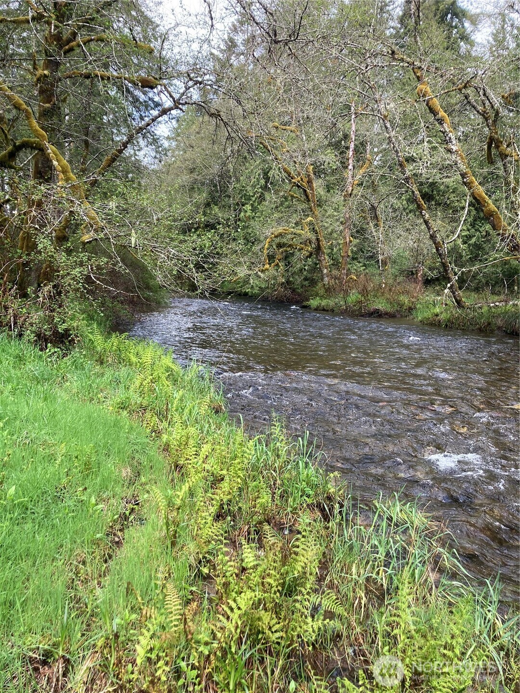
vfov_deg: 63.4
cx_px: 260
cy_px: 346
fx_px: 561
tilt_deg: -6.2
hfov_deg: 49.7
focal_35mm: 28
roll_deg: -2.6
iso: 20
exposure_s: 1/363
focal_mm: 3.99
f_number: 1.8
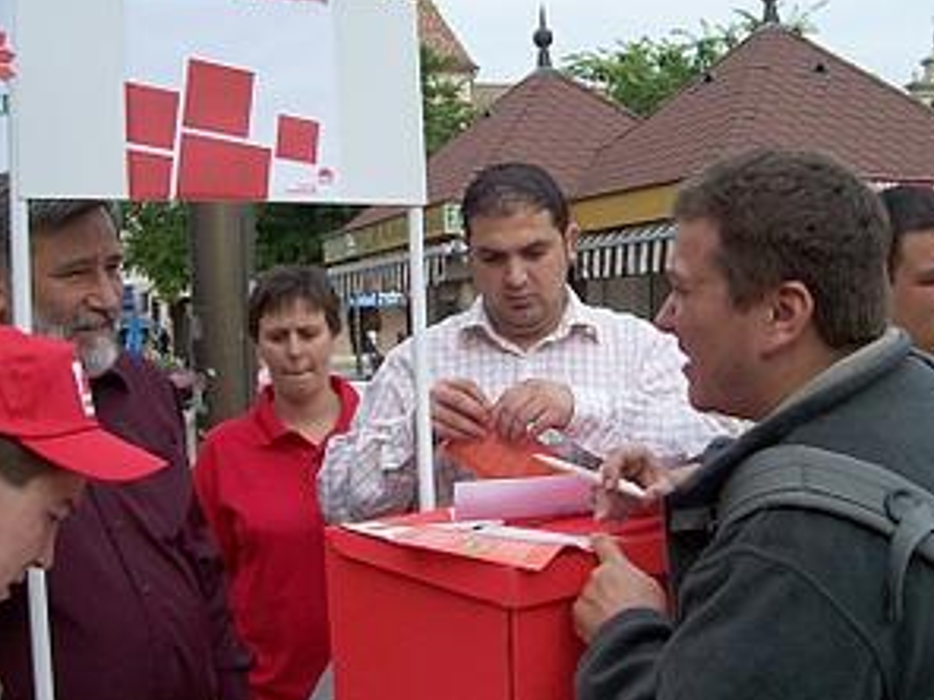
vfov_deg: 31.5
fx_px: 1241
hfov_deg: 41.2
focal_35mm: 46
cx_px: 502
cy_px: 337
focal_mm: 5.6
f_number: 5.6
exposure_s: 1/350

§ **Directions for this task**
Pictures stay out of the answer; the rest of the listing above is returned exactly.

§ **Response to this exercise**
vfov_deg: 63.4
cx_px: 260
cy_px: 346
fx_px: 561
tilt_deg: -6.2
hfov_deg: 49.7
focal_35mm: 28
roll_deg: -2.6
iso: 20
exposure_s: 1/363
focal_mm: 3.99
f_number: 1.8
vfov_deg: 31.5
fx_px: 1241
hfov_deg: 41.2
focal_35mm: 46
cx_px: 502
cy_px: 337
focal_mm: 5.6
f_number: 5.6
exposure_s: 1/350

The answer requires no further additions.